# Oxalic Acid Vaporization on a new package



## billdean (Mar 5, 2016)

I am receiving 3 packages of bees shortly. I bought the packages from a place that practices natural remedies on bees raised on 4.9 foundations. I have the OAV vaporizer and the acid. Should I treat these bees for mites before I install them into their hives or just install them?


----------



## Bees of SC (Apr 12, 2013)

Do you have foundation in the hives? Treating for mites will work better if the bees aren't in a cluster. Put them in the hive first so they are moving freely for a week or so, then use the OAV vaporizer...This is only MY opinion.....


----------



## Kamon A. Reynolds (Apr 15, 2012)

Wait till they have settled down and you don't have bees flying aimlessly around the hives. You should be able to treat within a few days. Day 5 would be good. Don't wait too long or you will damage brood.


----------



## missybee (Sep 6, 2014)

We put the package under a cardboard box, used 1/2 gram of oa and vaporized. Per suggestions from here. 

Then we installed the package. I preferred oav'ing them first so they could get nicely settled with no interference from us. Last check the queen was doing a great job!


----------



## snl (Nov 20, 2009)

billdean said:


> I am receiving 3 packages of bees shortly. I bought the packages from a place that practices natural remedies on bees raised on 4.9 foundations. I have the OAV vaporizer and the acid. Should I treat these bees for mites before I install them into their hives or just install them?


You could do it before or after.

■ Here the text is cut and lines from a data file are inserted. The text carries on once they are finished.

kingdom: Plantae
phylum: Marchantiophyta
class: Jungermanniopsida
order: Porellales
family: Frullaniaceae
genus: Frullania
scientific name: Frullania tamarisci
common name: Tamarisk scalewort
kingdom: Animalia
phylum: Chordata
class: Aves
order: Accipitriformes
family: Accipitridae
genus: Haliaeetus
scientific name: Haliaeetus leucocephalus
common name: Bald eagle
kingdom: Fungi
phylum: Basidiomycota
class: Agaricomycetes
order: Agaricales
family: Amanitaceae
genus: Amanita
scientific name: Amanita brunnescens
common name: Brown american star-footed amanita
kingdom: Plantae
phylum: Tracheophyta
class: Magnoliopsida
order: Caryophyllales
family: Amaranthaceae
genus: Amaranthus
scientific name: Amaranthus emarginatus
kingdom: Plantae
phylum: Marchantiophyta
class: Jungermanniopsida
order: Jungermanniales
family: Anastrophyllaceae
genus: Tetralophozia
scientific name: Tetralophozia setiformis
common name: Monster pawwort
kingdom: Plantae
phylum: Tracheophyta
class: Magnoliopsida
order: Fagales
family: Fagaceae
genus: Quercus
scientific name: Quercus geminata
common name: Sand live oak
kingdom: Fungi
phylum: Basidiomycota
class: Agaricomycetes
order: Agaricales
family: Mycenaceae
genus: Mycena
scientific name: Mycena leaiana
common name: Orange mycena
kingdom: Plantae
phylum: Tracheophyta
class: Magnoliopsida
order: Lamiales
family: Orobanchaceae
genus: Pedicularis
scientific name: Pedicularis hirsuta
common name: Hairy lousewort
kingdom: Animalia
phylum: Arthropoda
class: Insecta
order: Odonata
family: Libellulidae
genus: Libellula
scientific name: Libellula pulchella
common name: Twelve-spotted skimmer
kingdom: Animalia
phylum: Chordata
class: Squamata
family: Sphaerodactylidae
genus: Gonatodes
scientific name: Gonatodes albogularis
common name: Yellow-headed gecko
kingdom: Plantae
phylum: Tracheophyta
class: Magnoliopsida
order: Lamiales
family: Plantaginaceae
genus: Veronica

If before, just place the package under a cardboard box, vaporize and hive the next day. If doing it after hiving, wait till you see eggs, then vaporize.


----------



## missybee (Sep 6, 2014)

Tennessee's Bees LLC said:


> Wait till they have settled down and you don't have bees flying aimlessly around the hives. You should be able to treat within a few days. Day 5 would be good. Don't wait too long or you will damage brood.


The oav does not damage brood, from our experience and from what I have read.


----------



## camero7 (Sep 21, 2009)

According to Randy Oliver there is a 9 day window to treat after hiving bees. I treat in that window, aiming for day 6 if possible. I don't like to treat before hiving, want to get them in the hive the first evening.


----------



## missybee (Sep 6, 2014)

It was miserable when the package arrived, 22 at night, snow/rain howling winds, we kept them in our back bedroom for a few days. We did the oav the second day we had them, hived them two days later. They are taking off wonderfully.


----------



## snl (Nov 20, 2009)

missybee said:


> The oav does not damage brood, from our experience and from what I have read.


You are correct. I have vapped all stages of brood, marked it on the frame, and followed thru till bee emergence. No damage,


----------



## billdean (Mar 5, 2016)

Thanks everyone. I believe I will try to vaporize them before installing them into there hives. Another question I have is when inserting the vaporizer in the entrance on the hive how do you keep from frying all those bees around it? Or do they just move out of the way when it starts warming up?


----------



## snl (Nov 20, 2009)

billdean said:


> I believe I will try to vaporize them before installing them into there hives. Another question I have is when inserting the vaporizer in the entrance on the hive how do you keep from frying all those bees around it? Or do they just move out of the way when it starts warming up?


If you're vapping them prior to hiving, they'll still be in the cage....... Presumably, you're vapping them under a cardboard box...


----------



## missybee (Sep 6, 2014)

snl said:


> If you're vapping them prior to hiving, they'll still be in the cage....... Presumably, you're vapping them under a cardboard box...


Put the package under a box, lift the edge slide the oav under the edge of the box. Do not open the package.


----------



## indypartridge (Nov 18, 2004)

Would vaporizing a newly installed package give them reason to abscond? 
With no comb & no brood, there's nothing holding them there.


----------



## billdean (Mar 5, 2016)

snl said:


> If you're vapping them prior to hiving, they'll still be in the cage....... Presumably, you're vapping them under a cardboard box...


Yes Understood. I will be using a cardboard box. Should the package lay on the ground or should I raise it up on a block first? I am sure this is not that complicated. I just would like to get it right the first time. I am full committed to giving my bees the best start that I can. Sometimes new people seem to get somewhat confused do to so many different opinions. I know I do. Whats easy for a veteran bee keeper will eventually be easy for us new bees too. I have been looking for a local bee keepers group but have not found one yet.


----------



## missybee (Sep 6, 2014)

I just left mine sitting on the ground, the bottom of the package is wood.


----------



## missybee (Sep 6, 2014)

indypartridge said:


> Would vaporizing a newly installed package give them reason to abscond?
> With no comb & no brood, there's nothing holding them there.


That is one reason I treated mine first.


----------



## yousowise (Apr 14, 2011)

For a package I would do an oa dribble before installing.


----------